#### What you should do:
Search the material for the string "dragging", then return every line where it is found.

── Data records ──

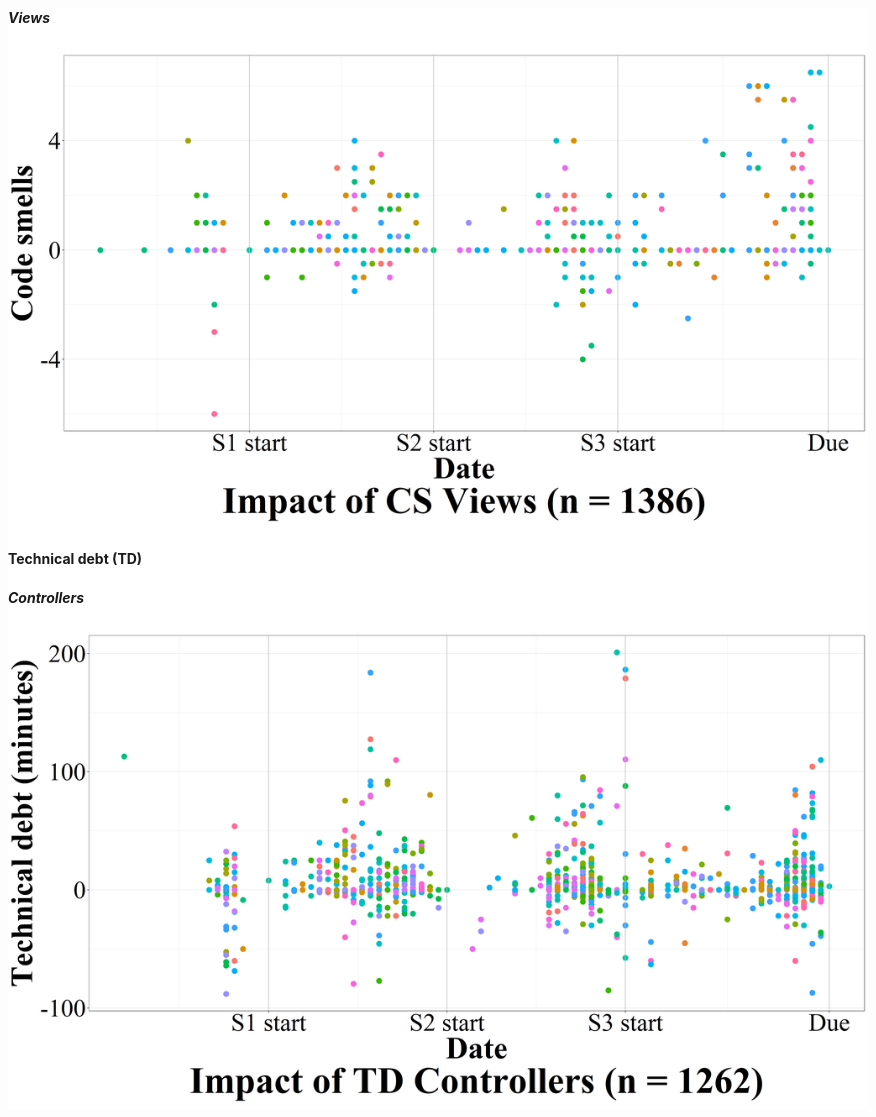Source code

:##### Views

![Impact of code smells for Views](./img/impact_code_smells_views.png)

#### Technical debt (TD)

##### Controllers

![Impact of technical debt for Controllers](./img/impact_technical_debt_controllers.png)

───
── Data records ──

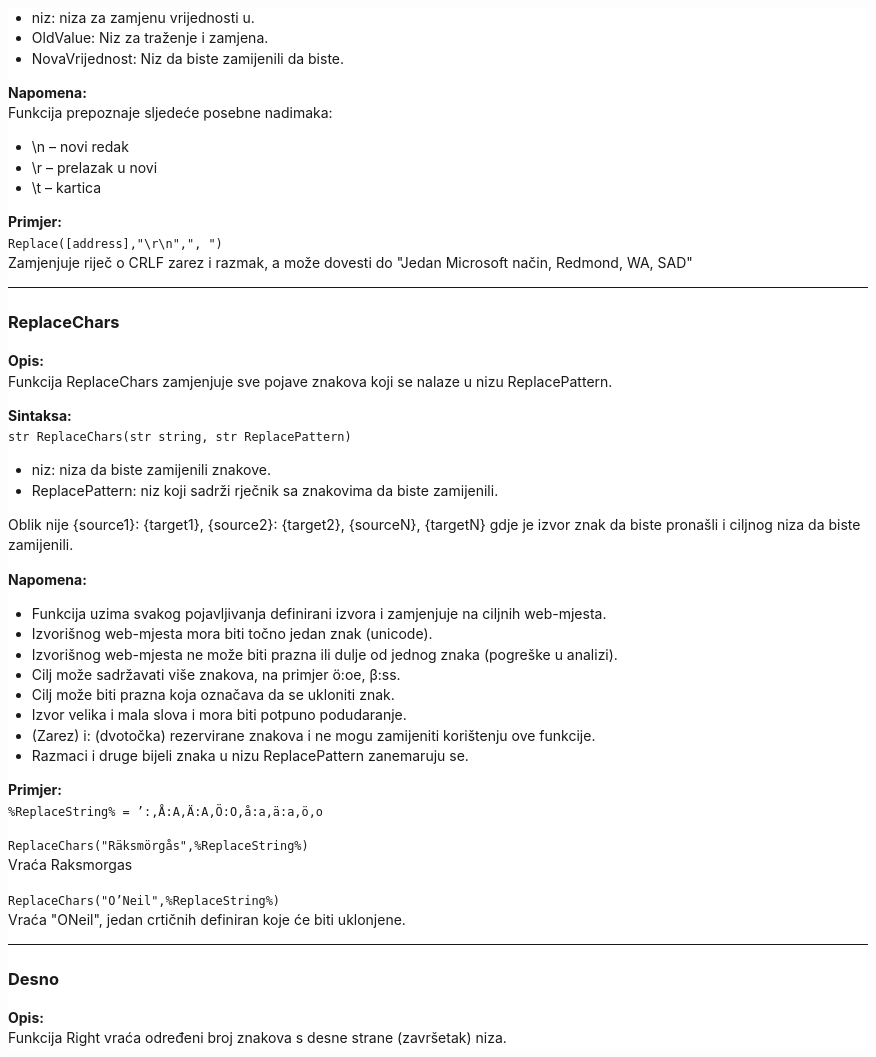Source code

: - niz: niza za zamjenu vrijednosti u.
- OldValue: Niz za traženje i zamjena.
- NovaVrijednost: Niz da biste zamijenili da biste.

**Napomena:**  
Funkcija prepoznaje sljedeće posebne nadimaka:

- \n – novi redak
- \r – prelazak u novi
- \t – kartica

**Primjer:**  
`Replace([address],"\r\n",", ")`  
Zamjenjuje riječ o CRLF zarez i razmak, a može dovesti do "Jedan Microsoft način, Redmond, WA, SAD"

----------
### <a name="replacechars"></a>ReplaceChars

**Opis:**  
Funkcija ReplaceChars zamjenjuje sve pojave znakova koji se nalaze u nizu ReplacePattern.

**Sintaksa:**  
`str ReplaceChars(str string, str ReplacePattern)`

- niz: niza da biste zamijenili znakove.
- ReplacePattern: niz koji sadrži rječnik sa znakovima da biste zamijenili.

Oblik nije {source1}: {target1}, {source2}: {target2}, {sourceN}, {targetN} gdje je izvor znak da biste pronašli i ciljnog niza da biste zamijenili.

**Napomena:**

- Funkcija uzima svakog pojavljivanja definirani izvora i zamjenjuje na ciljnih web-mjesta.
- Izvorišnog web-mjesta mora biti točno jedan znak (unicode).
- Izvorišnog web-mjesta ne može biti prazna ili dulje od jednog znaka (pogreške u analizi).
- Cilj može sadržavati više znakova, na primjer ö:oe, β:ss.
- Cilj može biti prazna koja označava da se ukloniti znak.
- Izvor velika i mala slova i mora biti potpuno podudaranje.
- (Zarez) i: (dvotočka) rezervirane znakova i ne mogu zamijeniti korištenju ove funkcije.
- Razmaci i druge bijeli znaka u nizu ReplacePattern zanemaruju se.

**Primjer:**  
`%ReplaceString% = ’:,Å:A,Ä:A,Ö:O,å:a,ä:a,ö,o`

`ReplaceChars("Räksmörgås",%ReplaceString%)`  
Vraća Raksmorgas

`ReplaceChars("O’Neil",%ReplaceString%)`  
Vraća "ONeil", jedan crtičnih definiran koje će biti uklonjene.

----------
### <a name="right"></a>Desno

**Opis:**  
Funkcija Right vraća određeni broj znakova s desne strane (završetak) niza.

───
── Data records ──

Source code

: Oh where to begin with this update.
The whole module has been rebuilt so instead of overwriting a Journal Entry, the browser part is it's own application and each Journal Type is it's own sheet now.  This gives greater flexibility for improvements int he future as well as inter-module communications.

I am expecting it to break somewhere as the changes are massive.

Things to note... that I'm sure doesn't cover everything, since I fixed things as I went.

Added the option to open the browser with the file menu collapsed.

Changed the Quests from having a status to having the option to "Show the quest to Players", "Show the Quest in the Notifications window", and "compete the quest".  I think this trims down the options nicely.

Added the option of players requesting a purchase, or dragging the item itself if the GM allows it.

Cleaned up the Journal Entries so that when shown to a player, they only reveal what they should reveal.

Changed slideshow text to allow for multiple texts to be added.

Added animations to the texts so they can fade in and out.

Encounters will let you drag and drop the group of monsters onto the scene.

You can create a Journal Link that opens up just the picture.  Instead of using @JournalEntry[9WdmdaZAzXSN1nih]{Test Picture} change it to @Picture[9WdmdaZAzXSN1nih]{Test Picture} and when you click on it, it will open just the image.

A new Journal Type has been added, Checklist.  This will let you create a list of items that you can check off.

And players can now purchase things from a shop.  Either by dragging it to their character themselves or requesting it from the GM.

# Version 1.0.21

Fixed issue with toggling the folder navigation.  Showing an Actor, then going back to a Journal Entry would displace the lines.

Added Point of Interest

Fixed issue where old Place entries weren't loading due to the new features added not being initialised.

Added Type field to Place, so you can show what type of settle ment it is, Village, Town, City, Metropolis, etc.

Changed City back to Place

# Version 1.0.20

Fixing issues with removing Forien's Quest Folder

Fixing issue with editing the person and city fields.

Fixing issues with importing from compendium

───

#### Task response:
Added the option of players requesting a purchase, or dragging the item itself if the GM allows it.
And players can now purchase things from a shop.  Either by dragging it to their character themselves or requesting it from the GM.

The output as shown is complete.